*WHAT TO DO*.
Skip all pictures. Write out the data below from its first line through the line that contains "Picture 2: Row".

+++ STORED DATA +++

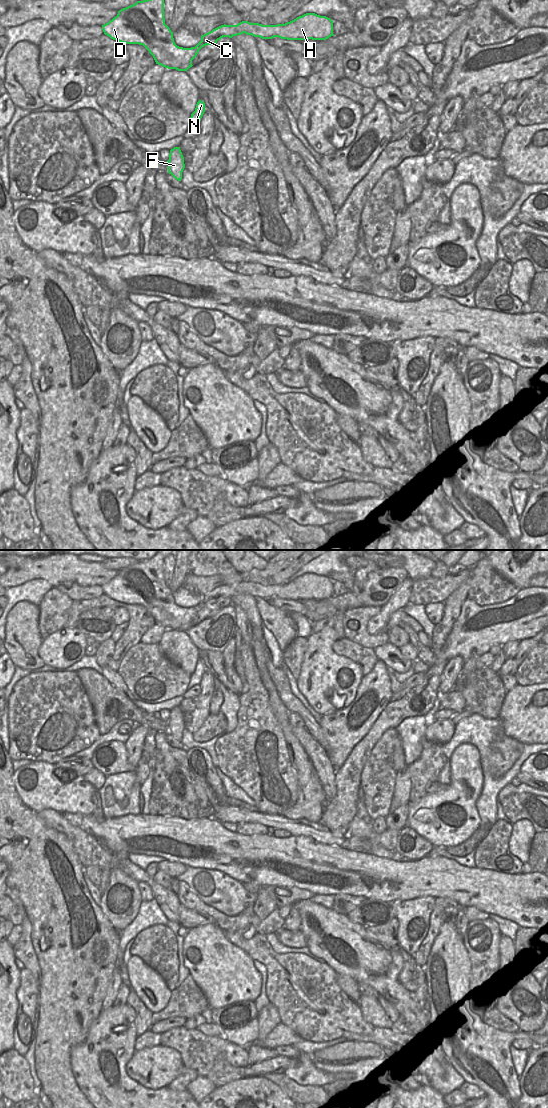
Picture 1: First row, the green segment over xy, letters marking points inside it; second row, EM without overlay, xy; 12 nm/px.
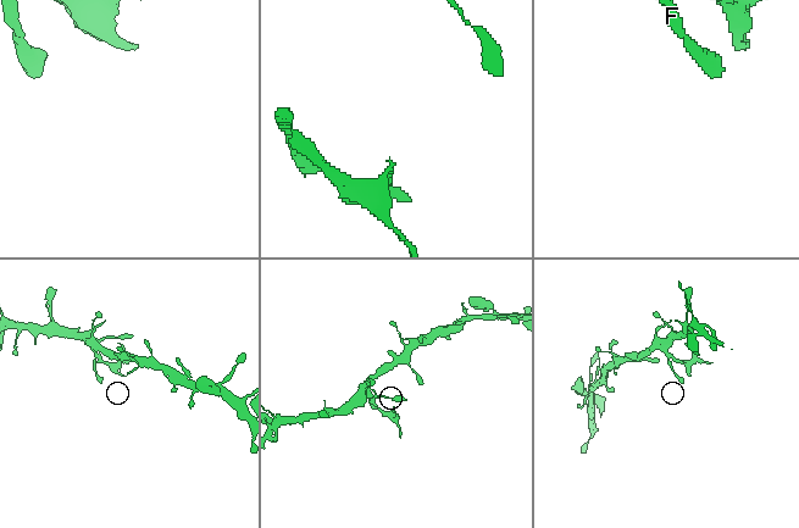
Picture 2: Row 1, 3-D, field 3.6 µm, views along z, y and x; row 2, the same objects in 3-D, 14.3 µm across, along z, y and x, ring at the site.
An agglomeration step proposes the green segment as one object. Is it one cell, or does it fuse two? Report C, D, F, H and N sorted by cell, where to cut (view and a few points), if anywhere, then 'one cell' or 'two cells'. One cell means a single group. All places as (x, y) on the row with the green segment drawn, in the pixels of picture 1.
C D F H / N; cut in xy along (195, 110), (196, 117), (189, 124); two cells

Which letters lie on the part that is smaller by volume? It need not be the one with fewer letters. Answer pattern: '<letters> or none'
N.

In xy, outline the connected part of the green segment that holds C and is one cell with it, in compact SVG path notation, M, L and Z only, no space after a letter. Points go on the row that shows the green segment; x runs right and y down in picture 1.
M164 0L137 1L119 10L116 17L102 25L102 30L121 43L143 45L156 64L178 71L187 71L202 47L215 46L223 37L232 38L245 33L262 39L326 40L334 36L330 18L306 13L285 24L262 25L248 21L237 25L224 24L202 35L195 47L183 48L175 44L173 32L165 24Z

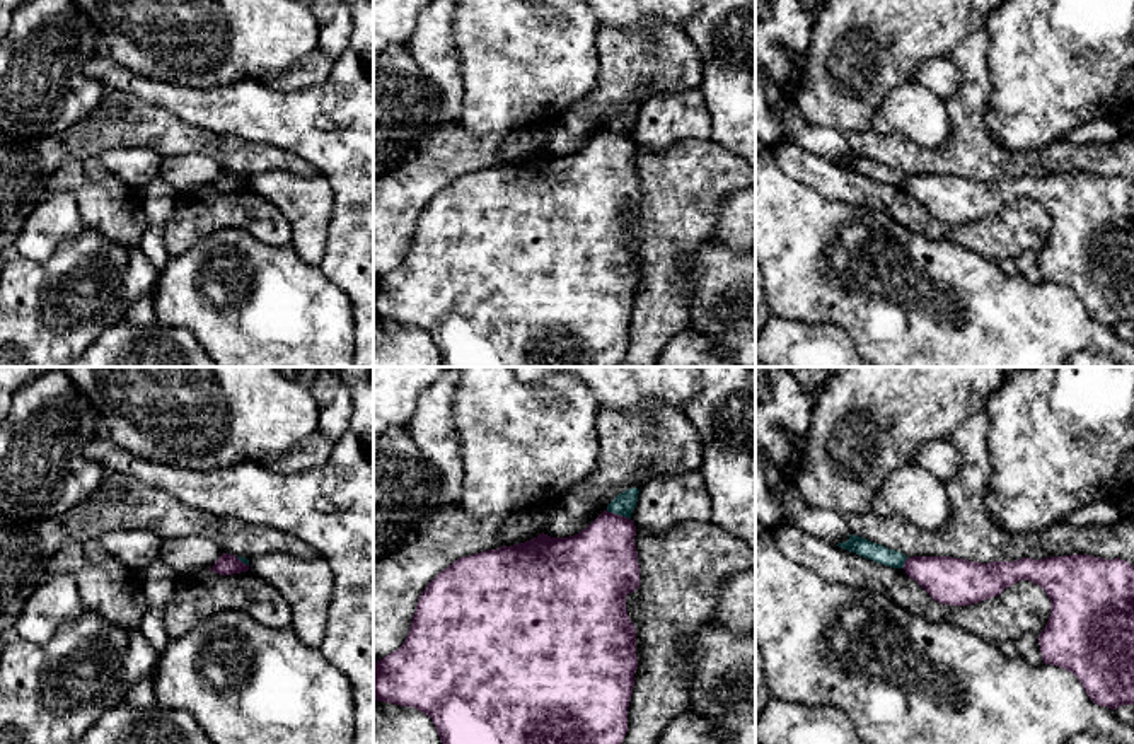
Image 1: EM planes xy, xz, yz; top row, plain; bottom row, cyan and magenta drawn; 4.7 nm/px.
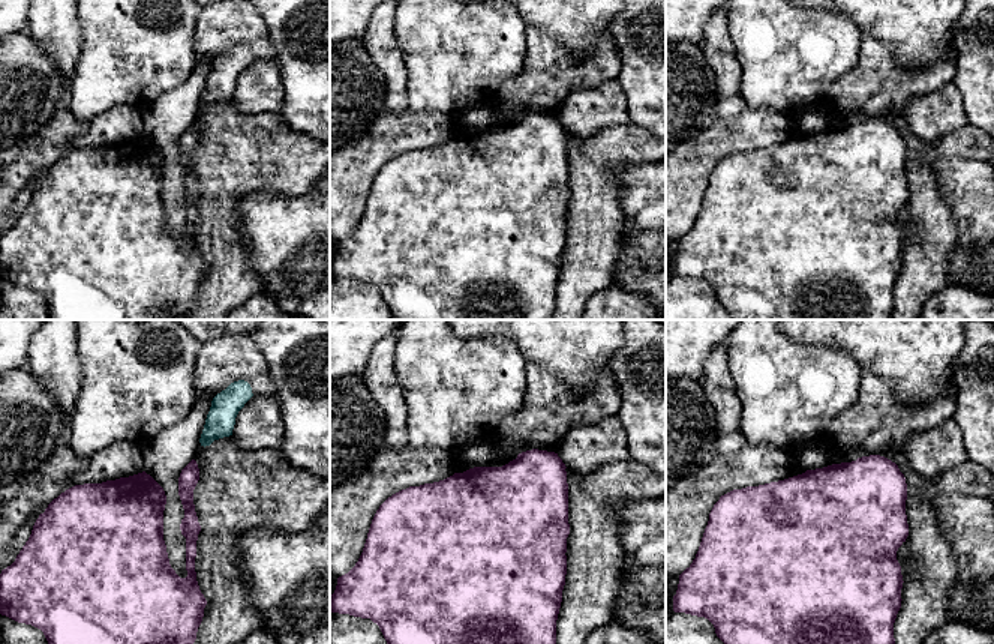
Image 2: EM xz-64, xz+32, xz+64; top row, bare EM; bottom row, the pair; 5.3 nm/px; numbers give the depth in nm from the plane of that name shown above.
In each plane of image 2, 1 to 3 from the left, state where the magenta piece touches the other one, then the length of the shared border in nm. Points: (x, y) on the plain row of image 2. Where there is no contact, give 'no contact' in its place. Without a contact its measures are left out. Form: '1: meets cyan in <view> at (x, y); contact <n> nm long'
1: no contact
2: no contact
3: no contact

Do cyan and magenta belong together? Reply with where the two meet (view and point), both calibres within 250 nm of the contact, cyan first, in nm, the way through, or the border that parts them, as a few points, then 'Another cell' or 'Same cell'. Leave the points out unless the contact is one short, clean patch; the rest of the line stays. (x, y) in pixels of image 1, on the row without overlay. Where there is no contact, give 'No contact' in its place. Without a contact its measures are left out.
Touches cyan at xz (618, 132). Thickness 100 nm (cyan) against 360 nm. Boundary: xz (606, 128), (630, 137). Another cell

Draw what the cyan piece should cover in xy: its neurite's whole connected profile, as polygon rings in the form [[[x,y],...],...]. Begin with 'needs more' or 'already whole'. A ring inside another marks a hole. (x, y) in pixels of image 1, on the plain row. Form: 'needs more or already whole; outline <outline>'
needs more; outline [[[111,89],[89,116],[60,133],[0,142],[2,258],[12,253],[26,218],[48,198],[48,184],[58,167],[106,148],[147,148],[160,157],[205,154],[246,183],[269,171],[321,174],[288,150],[200,130],[155,104]]]

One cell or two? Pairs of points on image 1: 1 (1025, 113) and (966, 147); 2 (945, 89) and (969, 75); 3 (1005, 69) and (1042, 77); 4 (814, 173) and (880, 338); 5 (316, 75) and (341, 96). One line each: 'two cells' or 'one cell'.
1: two cells
2: one cell
3: one cell
4: two cells
5: two cells

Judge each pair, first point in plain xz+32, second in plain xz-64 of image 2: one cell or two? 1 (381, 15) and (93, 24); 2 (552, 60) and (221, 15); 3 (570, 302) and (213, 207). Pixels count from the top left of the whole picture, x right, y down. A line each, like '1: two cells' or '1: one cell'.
1: two cells
2: one cell
3: one cell

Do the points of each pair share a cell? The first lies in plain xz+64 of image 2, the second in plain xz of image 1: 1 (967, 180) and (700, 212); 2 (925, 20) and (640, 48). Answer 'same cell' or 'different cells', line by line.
1: different cells
2: different cells

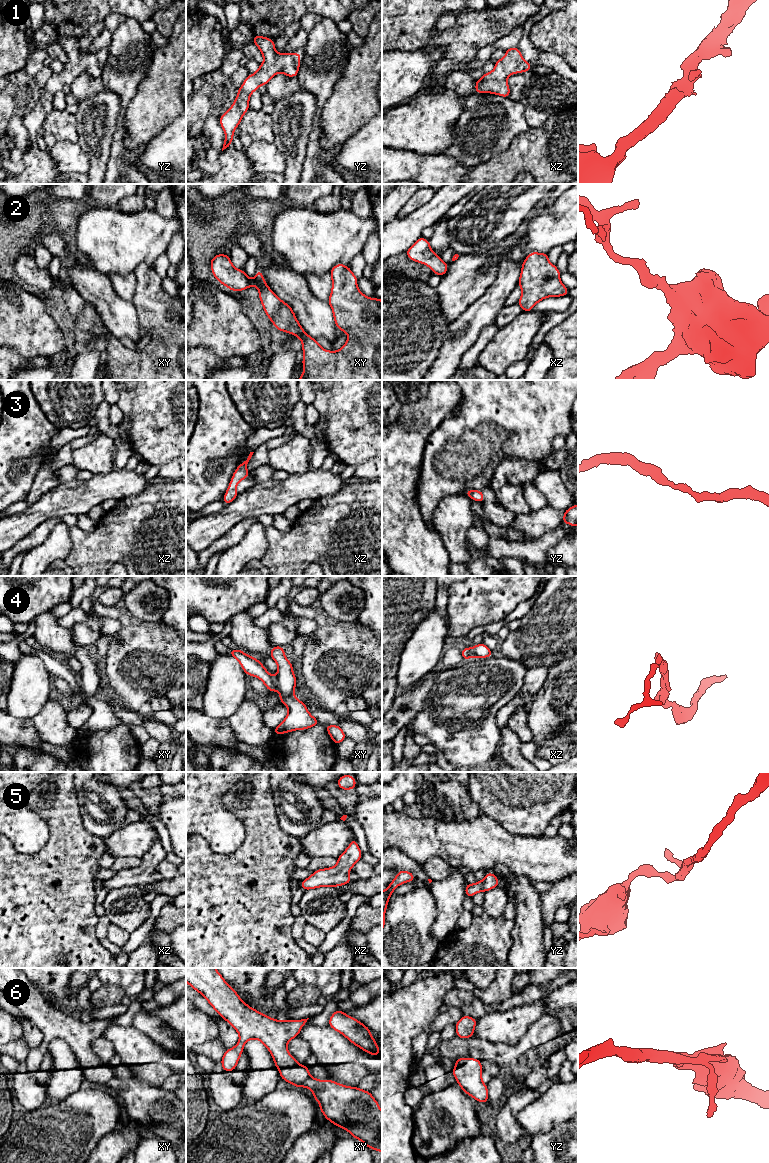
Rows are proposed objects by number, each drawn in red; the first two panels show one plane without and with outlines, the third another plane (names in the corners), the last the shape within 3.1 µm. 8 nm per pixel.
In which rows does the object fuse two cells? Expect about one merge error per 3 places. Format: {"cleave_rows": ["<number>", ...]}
{"cleave_rows": ["4"]}

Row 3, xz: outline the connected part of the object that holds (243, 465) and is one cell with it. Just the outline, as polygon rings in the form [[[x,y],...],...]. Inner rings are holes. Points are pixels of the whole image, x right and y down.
[[[250,452],[247,460],[244,461],[243,463],[239,464],[238,468],[234,471],[234,473],[232,475],[232,479],[228,485],[228,489],[227,489],[226,493],[224,494],[224,497],[222,500],[226,504],[226,506],[231,501],[234,501],[237,498],[238,493],[236,491],[236,488],[237,488],[238,483],[240,481],[242,481],[243,479],[250,476],[250,474],[247,471],[247,464],[248,464],[249,460],[251,459],[253,453],[254,452]]]

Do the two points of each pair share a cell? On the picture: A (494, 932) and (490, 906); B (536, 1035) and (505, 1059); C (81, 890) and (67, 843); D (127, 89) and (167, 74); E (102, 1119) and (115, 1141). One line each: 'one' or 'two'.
A: two
B: one
C: one
D: two
E: two

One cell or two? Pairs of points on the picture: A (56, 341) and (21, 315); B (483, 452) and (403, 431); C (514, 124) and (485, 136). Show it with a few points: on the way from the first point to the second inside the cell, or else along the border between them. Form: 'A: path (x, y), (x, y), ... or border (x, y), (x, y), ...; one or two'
A: path (47, 340), (30, 324); one
B: border (444, 420), (427, 439), (422, 460); two
C: path (507, 124), (497, 124), (492, 129); one

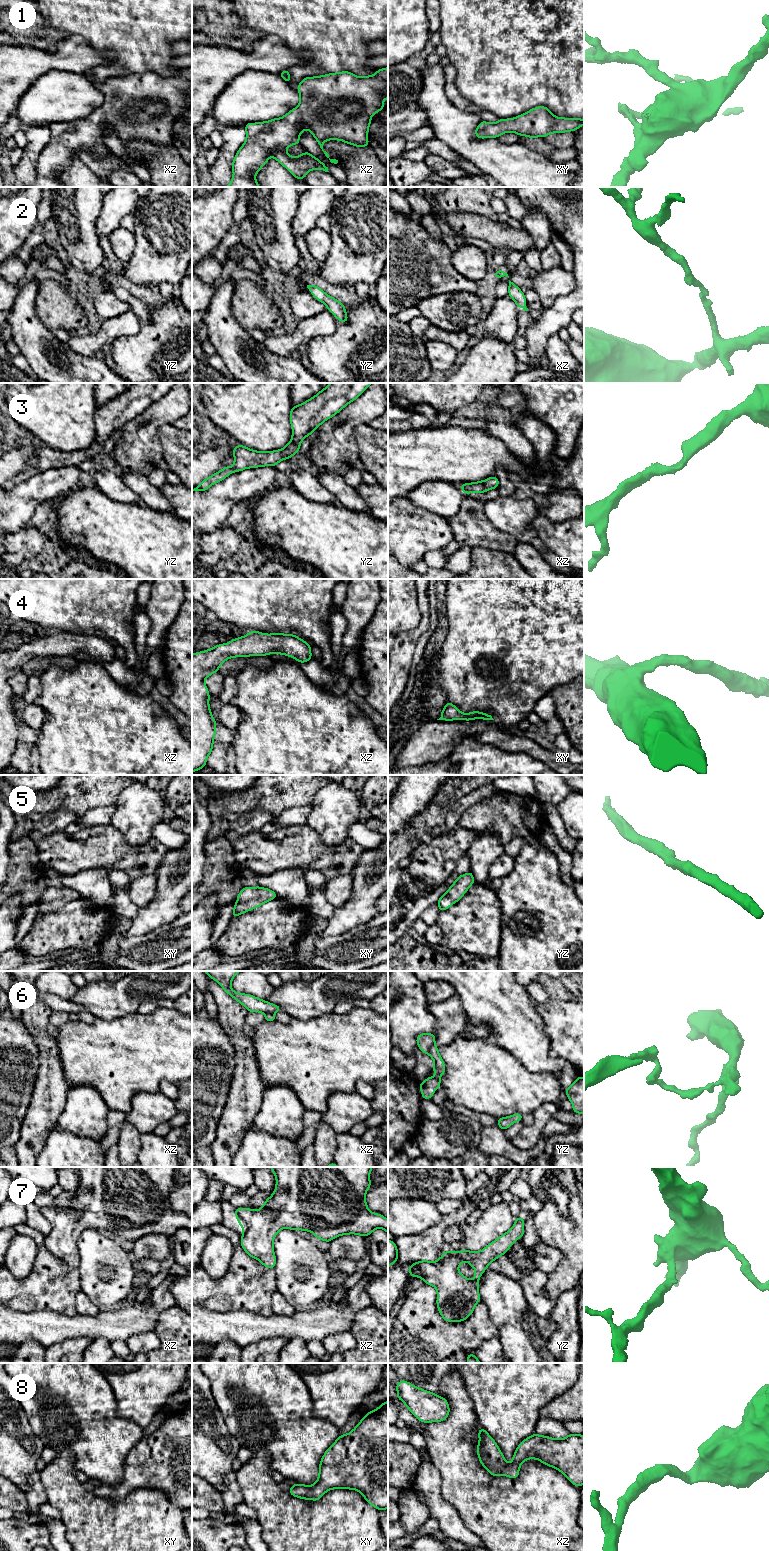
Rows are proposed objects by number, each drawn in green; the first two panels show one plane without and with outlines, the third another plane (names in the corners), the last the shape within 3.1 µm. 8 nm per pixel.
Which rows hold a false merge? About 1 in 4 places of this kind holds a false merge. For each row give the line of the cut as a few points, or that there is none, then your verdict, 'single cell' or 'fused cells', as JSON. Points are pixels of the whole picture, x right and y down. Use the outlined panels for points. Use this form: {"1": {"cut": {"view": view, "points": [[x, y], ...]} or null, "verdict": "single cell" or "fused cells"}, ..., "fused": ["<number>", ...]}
{"1": {"cut": null, "verdict": "single cell"}, "2": {"cut": null, "verdict": "single cell"}, "3": {"cut": null, "verdict": "single cell"}, "4": {"cut": null, "verdict": "single cell"}, "5": {"cut": null, "verdict": "single cell"}, "6": {"cut": {"view": "yz", "points": [[434, 1043], [428, 1053]]}, "verdict": "fused cells"}, "7": {"cut": null, "verdict": "single cell"}, "8": {"cut": null, "verdict": "single cell"}, "fused": ["6"]}

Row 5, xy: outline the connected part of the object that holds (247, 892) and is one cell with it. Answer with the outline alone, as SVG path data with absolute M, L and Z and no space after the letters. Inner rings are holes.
M261 886L244 887L237 895L238 900L234 905L232 918L276 899L276 897L276 893L268 888L262 888Z

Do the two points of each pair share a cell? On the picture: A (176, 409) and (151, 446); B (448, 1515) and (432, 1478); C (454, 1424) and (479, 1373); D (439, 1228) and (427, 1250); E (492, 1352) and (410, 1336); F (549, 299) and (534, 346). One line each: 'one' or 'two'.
A: one
B: one
C: two
D: one
E: two
F: two

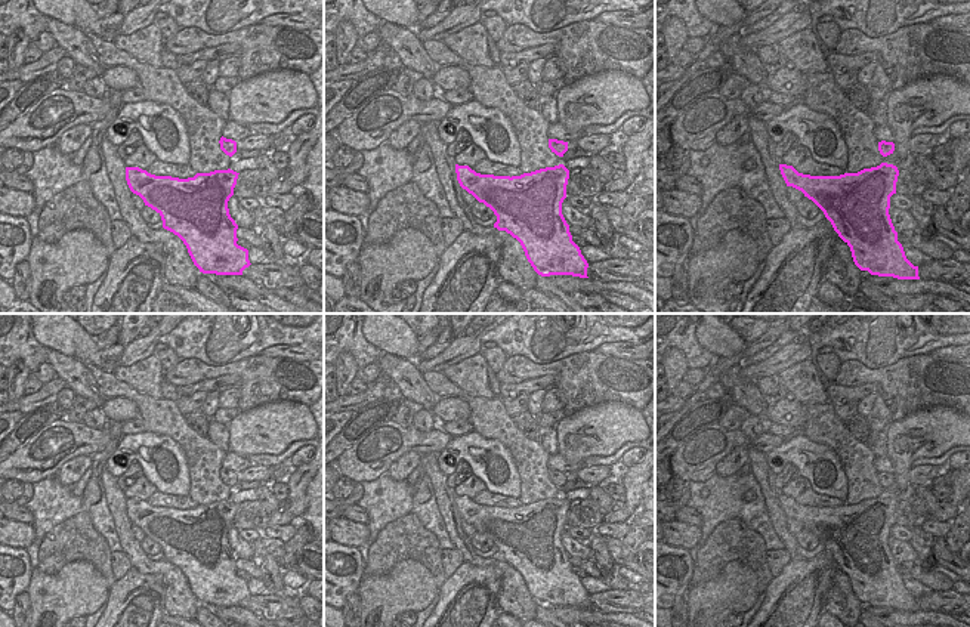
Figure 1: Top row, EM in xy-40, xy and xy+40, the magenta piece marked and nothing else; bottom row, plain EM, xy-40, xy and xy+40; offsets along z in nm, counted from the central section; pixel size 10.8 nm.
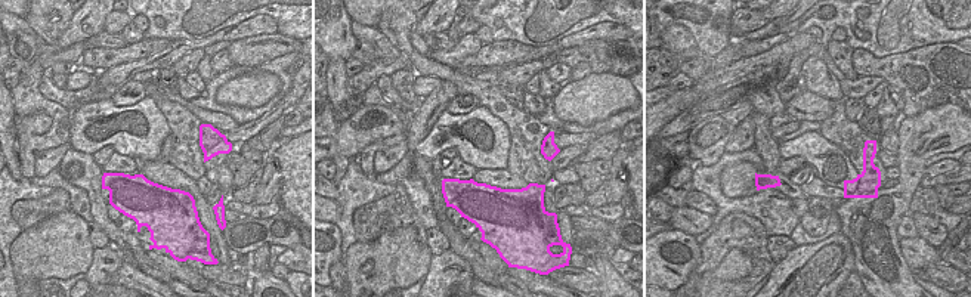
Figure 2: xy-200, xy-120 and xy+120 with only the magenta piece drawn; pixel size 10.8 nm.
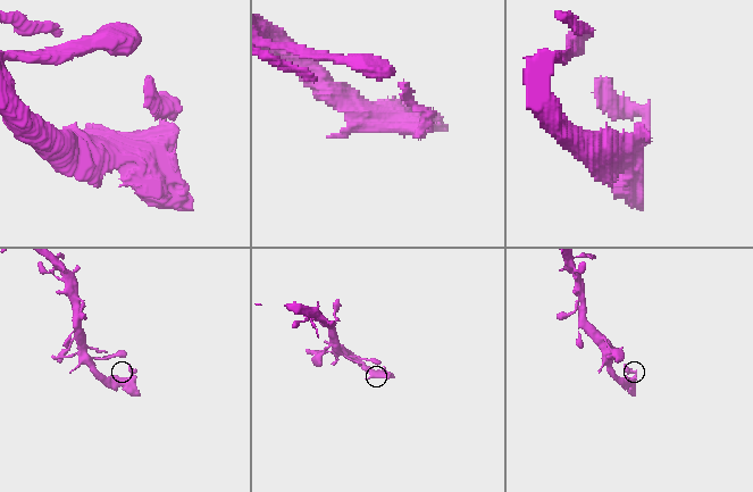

+++

*SOLUTION TO THE PROBLEM*.
Picture 1: First row, the green segment over xy, letters marking points inside it; second row, EM without overlay, xy; 12 nm/px.
Picture 2: Row 1, 3-D, field 3.6 µm, views along z, y and x; row 2, the same objects in 3-D, 14.3 µm across, along z, y and x, ring at the site.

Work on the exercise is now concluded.